WRITTEN PROBLEM ▸
Quote the records word for word, from the very start up to and including the line with "country: New Zealand". Leave the pictures out.

EXTRACTED RECORDS ▸
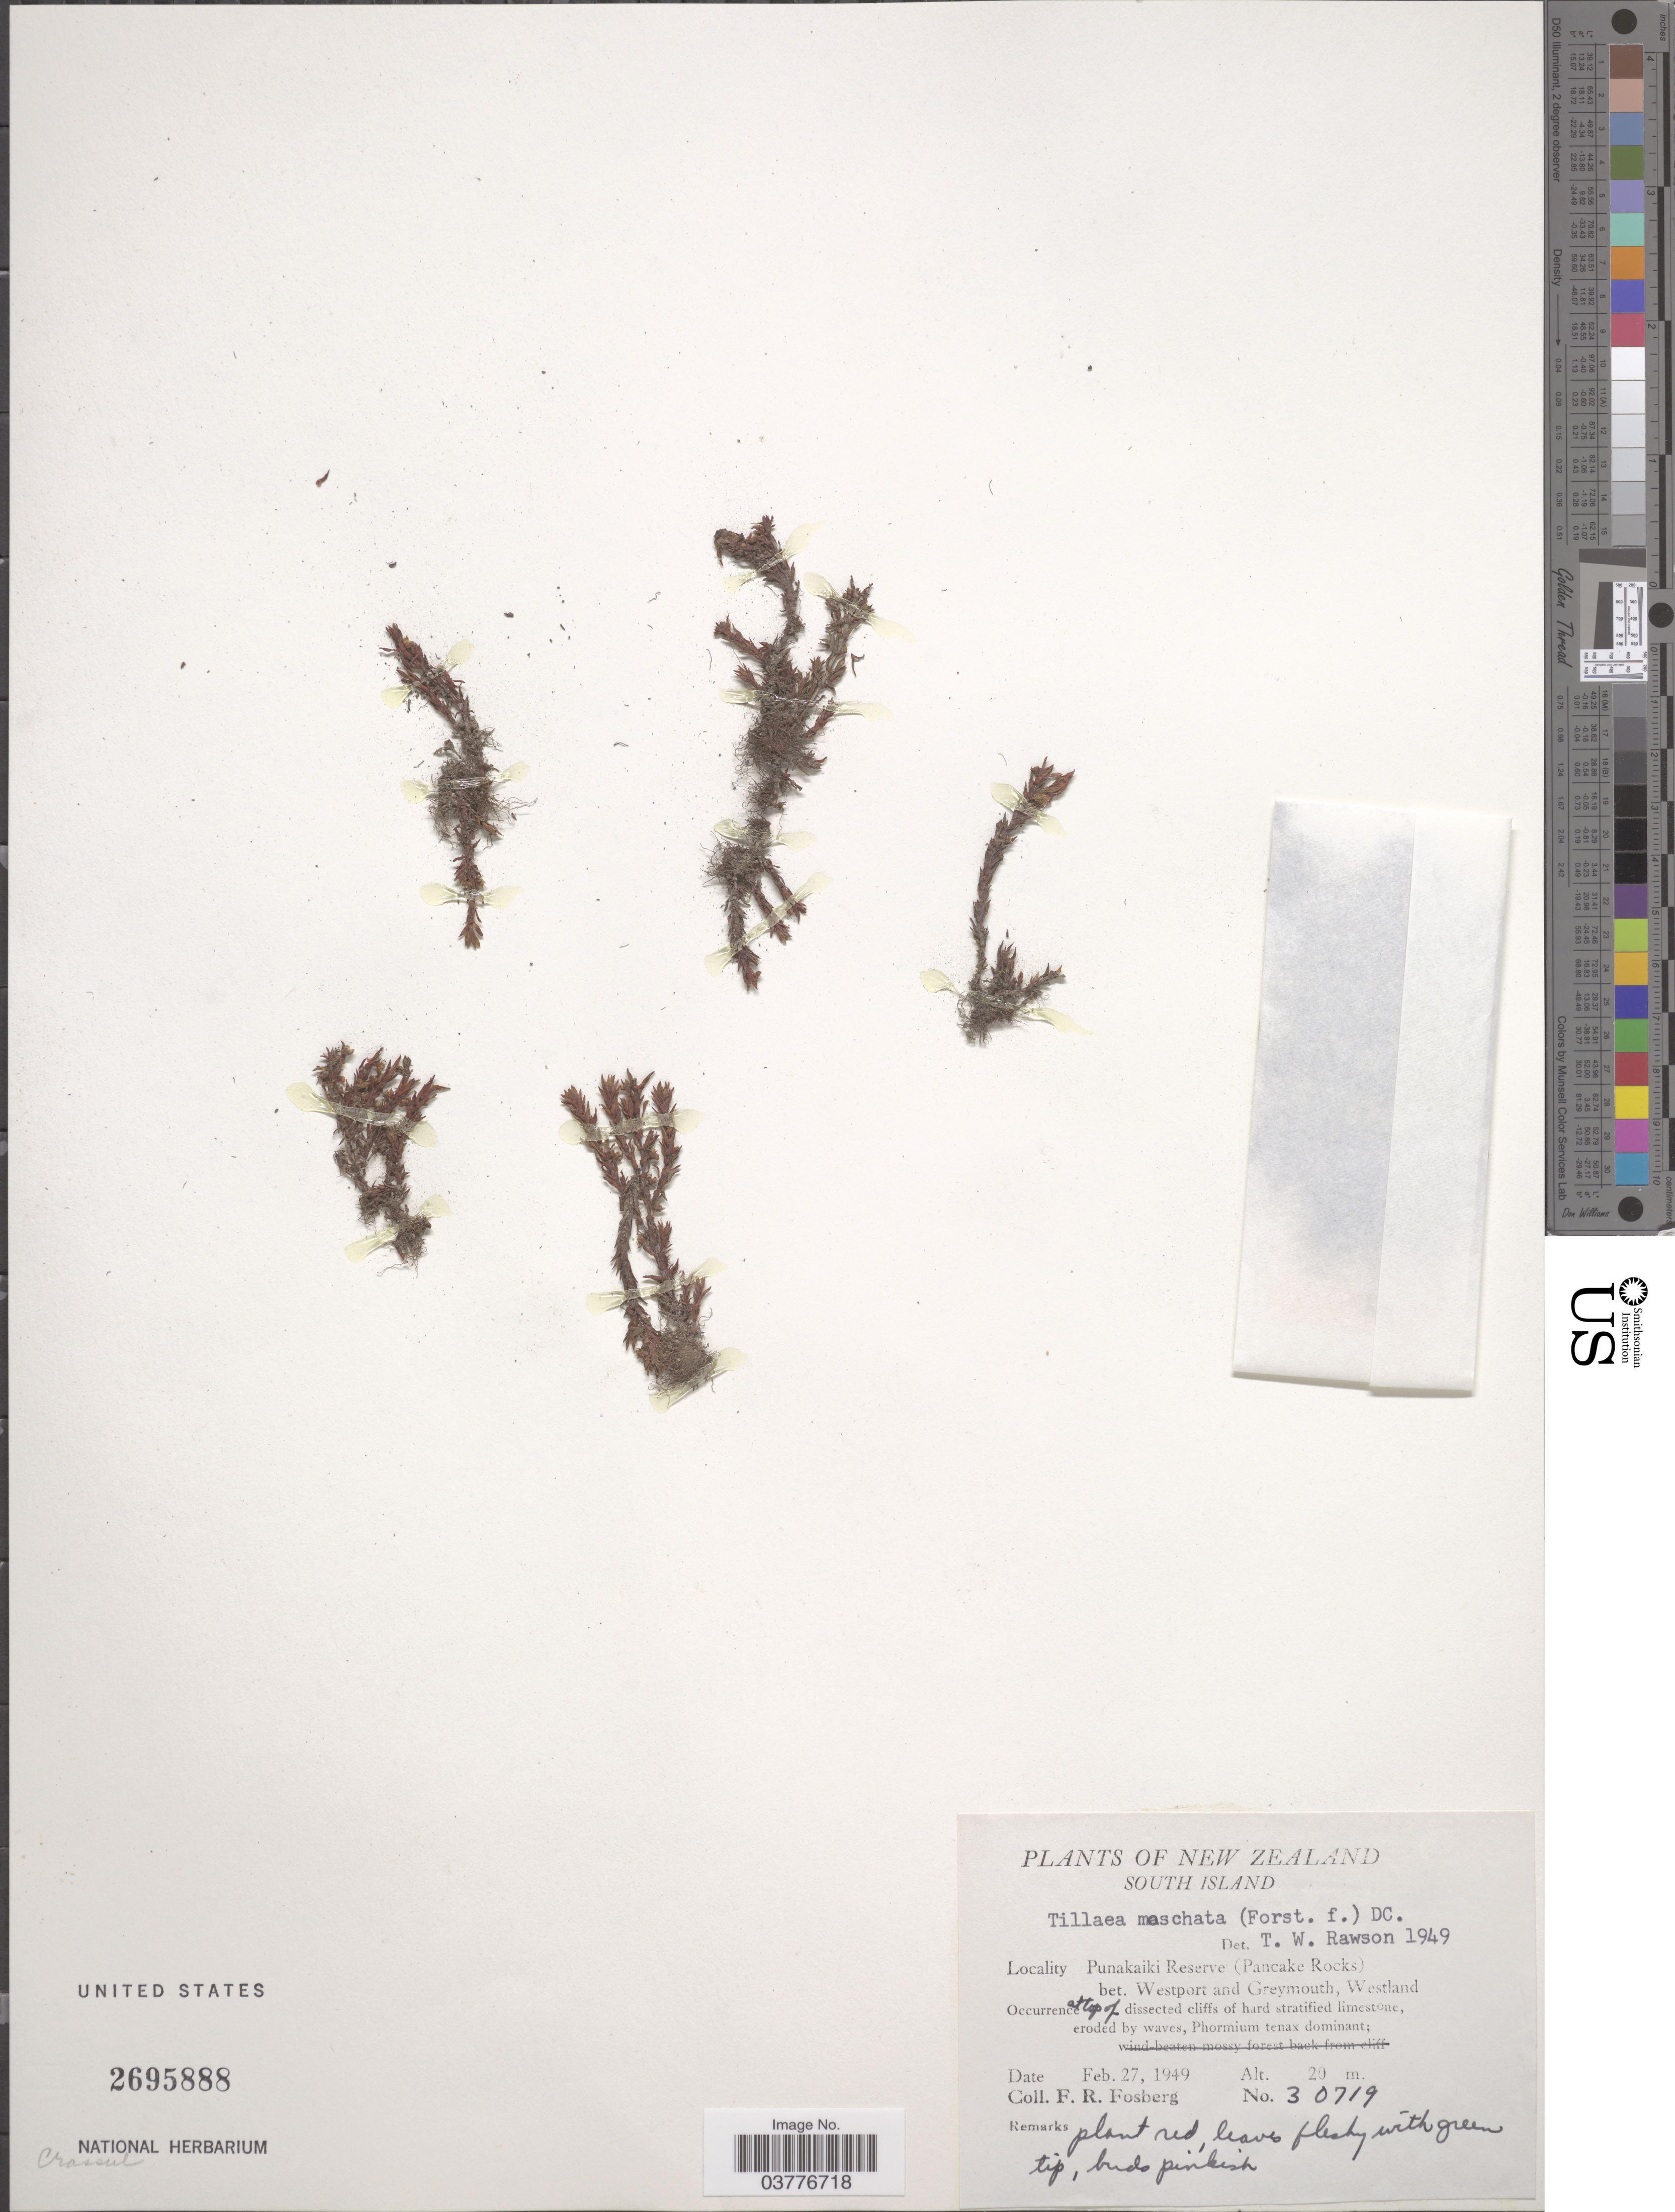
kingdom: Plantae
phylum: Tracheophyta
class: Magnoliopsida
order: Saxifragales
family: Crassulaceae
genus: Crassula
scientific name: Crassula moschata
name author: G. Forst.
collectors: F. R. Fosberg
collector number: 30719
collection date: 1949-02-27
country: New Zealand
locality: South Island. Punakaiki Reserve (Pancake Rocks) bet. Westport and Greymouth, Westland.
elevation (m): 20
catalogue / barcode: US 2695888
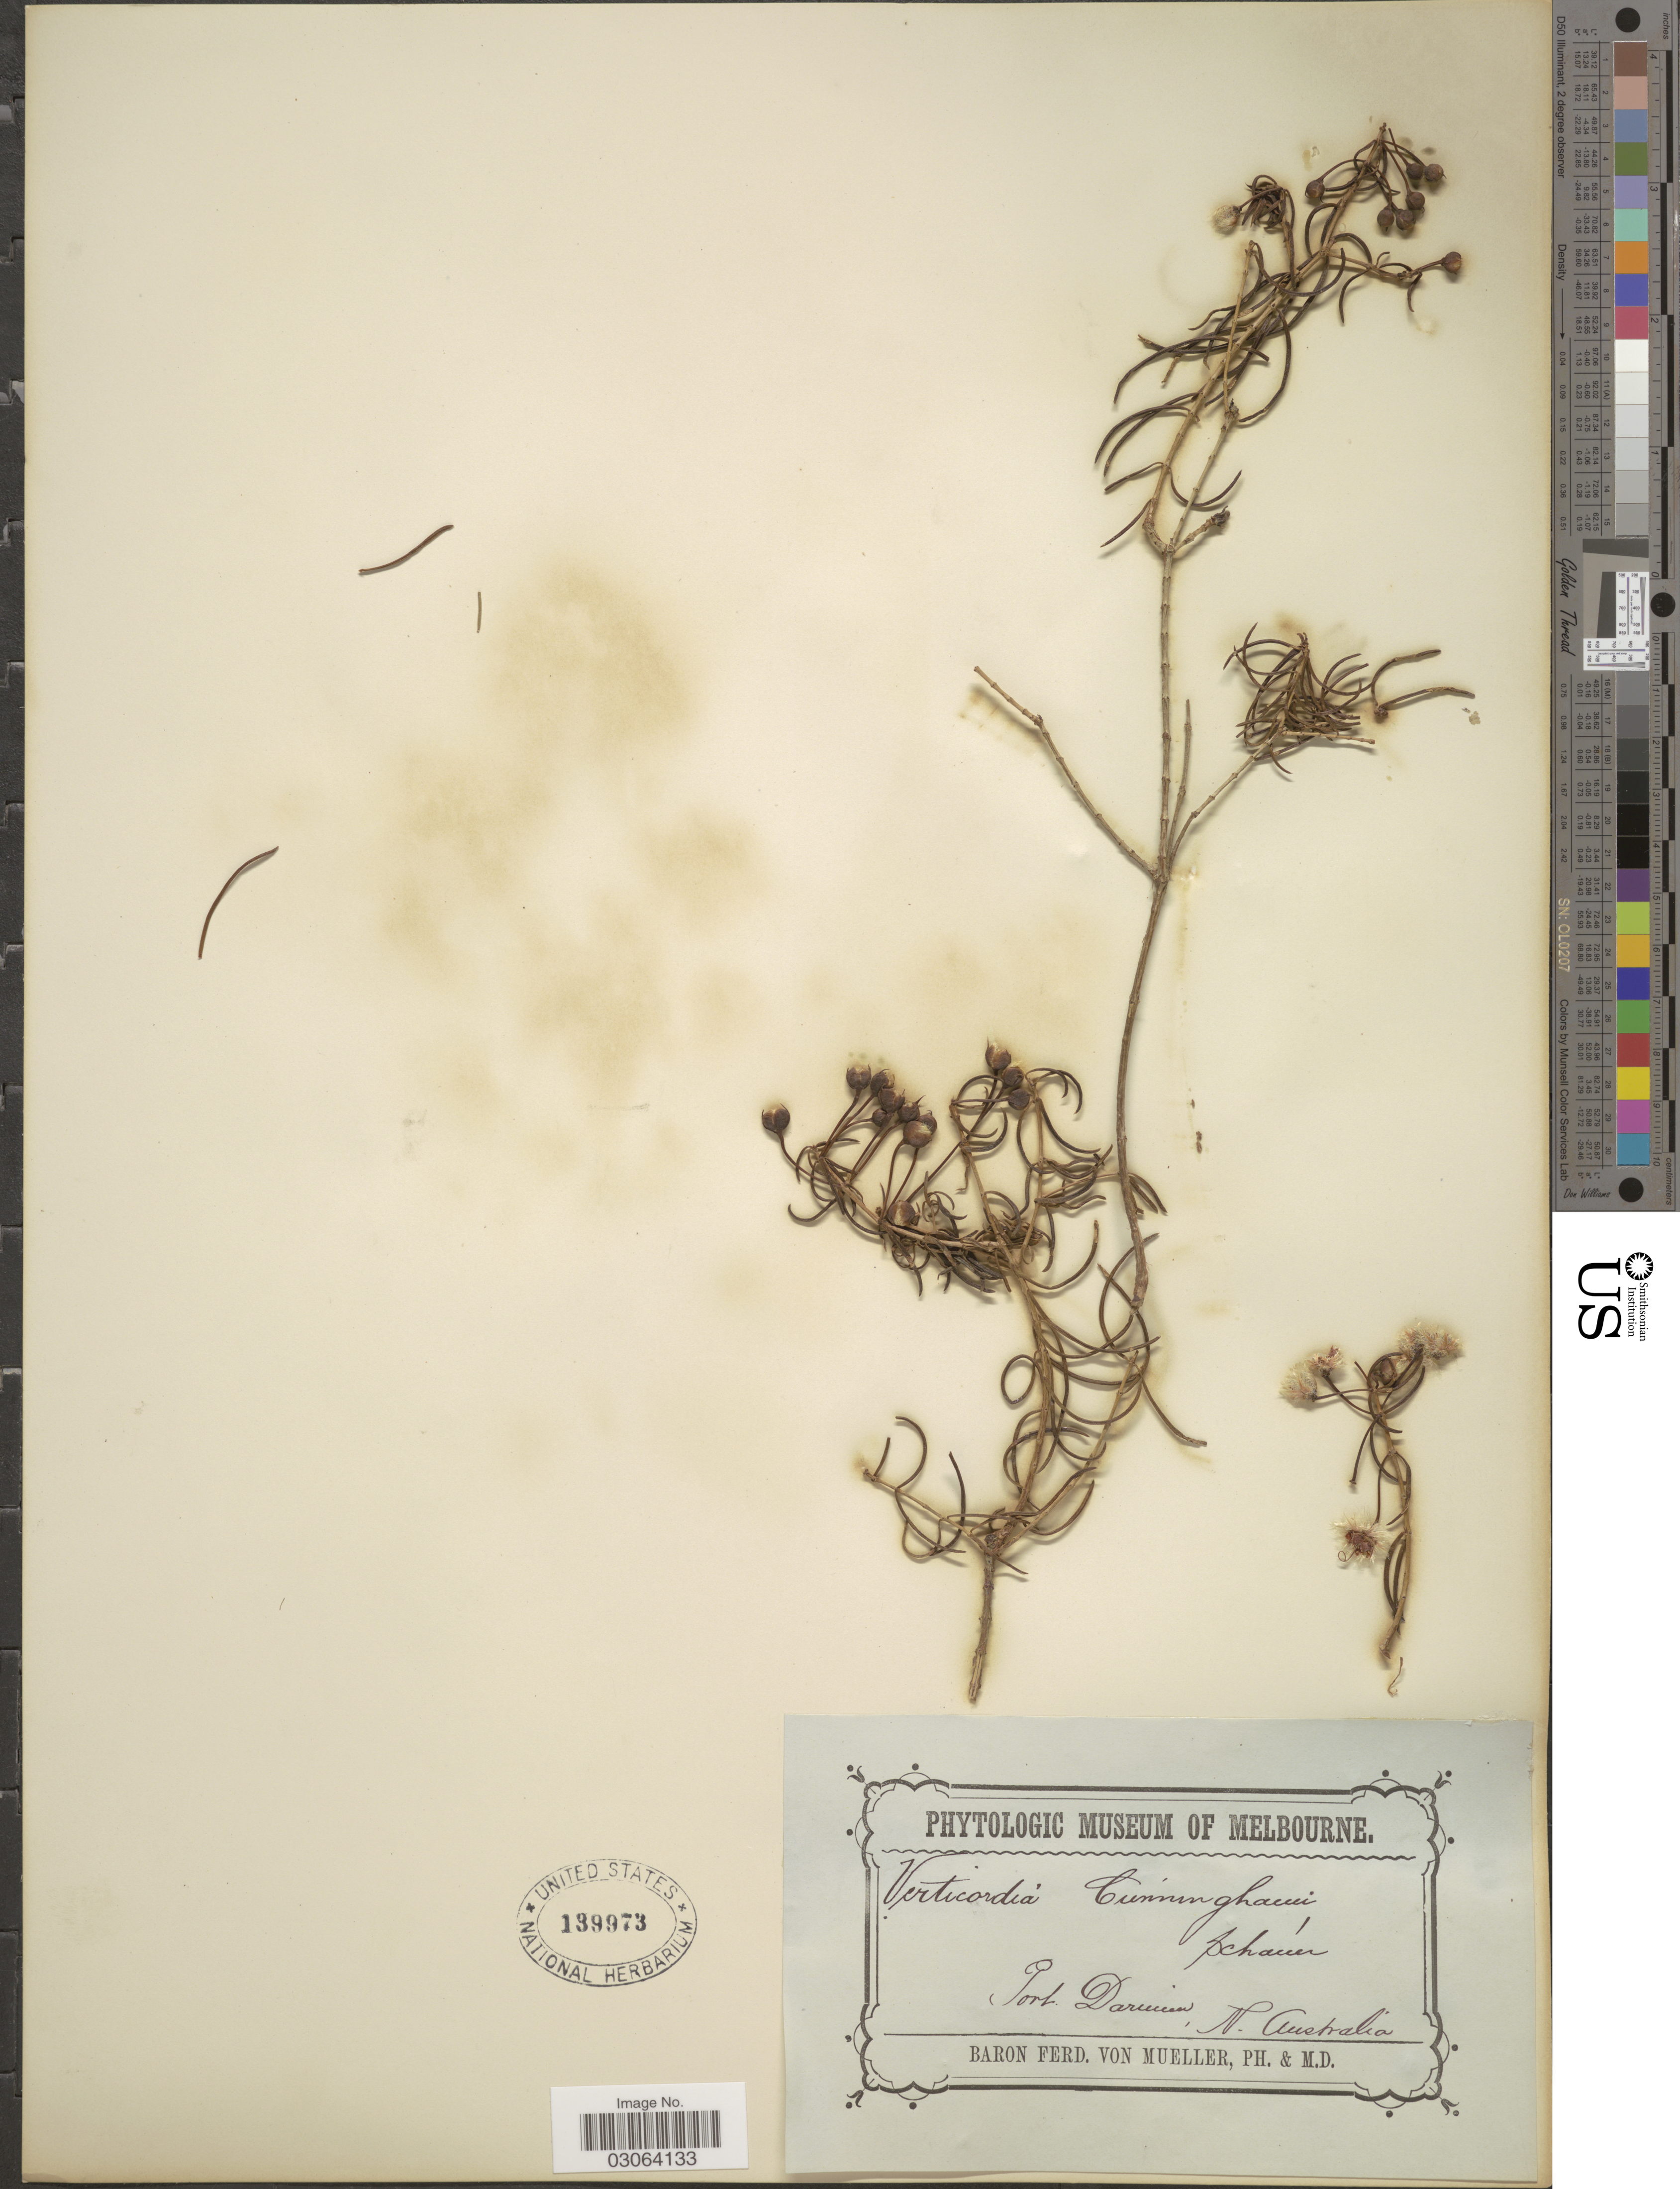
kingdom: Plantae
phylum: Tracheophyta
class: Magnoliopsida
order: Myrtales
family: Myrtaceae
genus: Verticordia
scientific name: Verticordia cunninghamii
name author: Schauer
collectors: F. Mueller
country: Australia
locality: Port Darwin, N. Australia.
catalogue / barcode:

EXERCISE SOLUTION ▸
kingdom: Plantae
phylum: Tracheophyta
class: Magnoliopsida
order: Saxifragales
family: Crassulaceae
genus: Crassula
scientific name: Crassula moschata
name author: G. Forst.
collectors: F. R. Fosberg
collector number: 30719
collection date: 1949-02-27
country: New Zealand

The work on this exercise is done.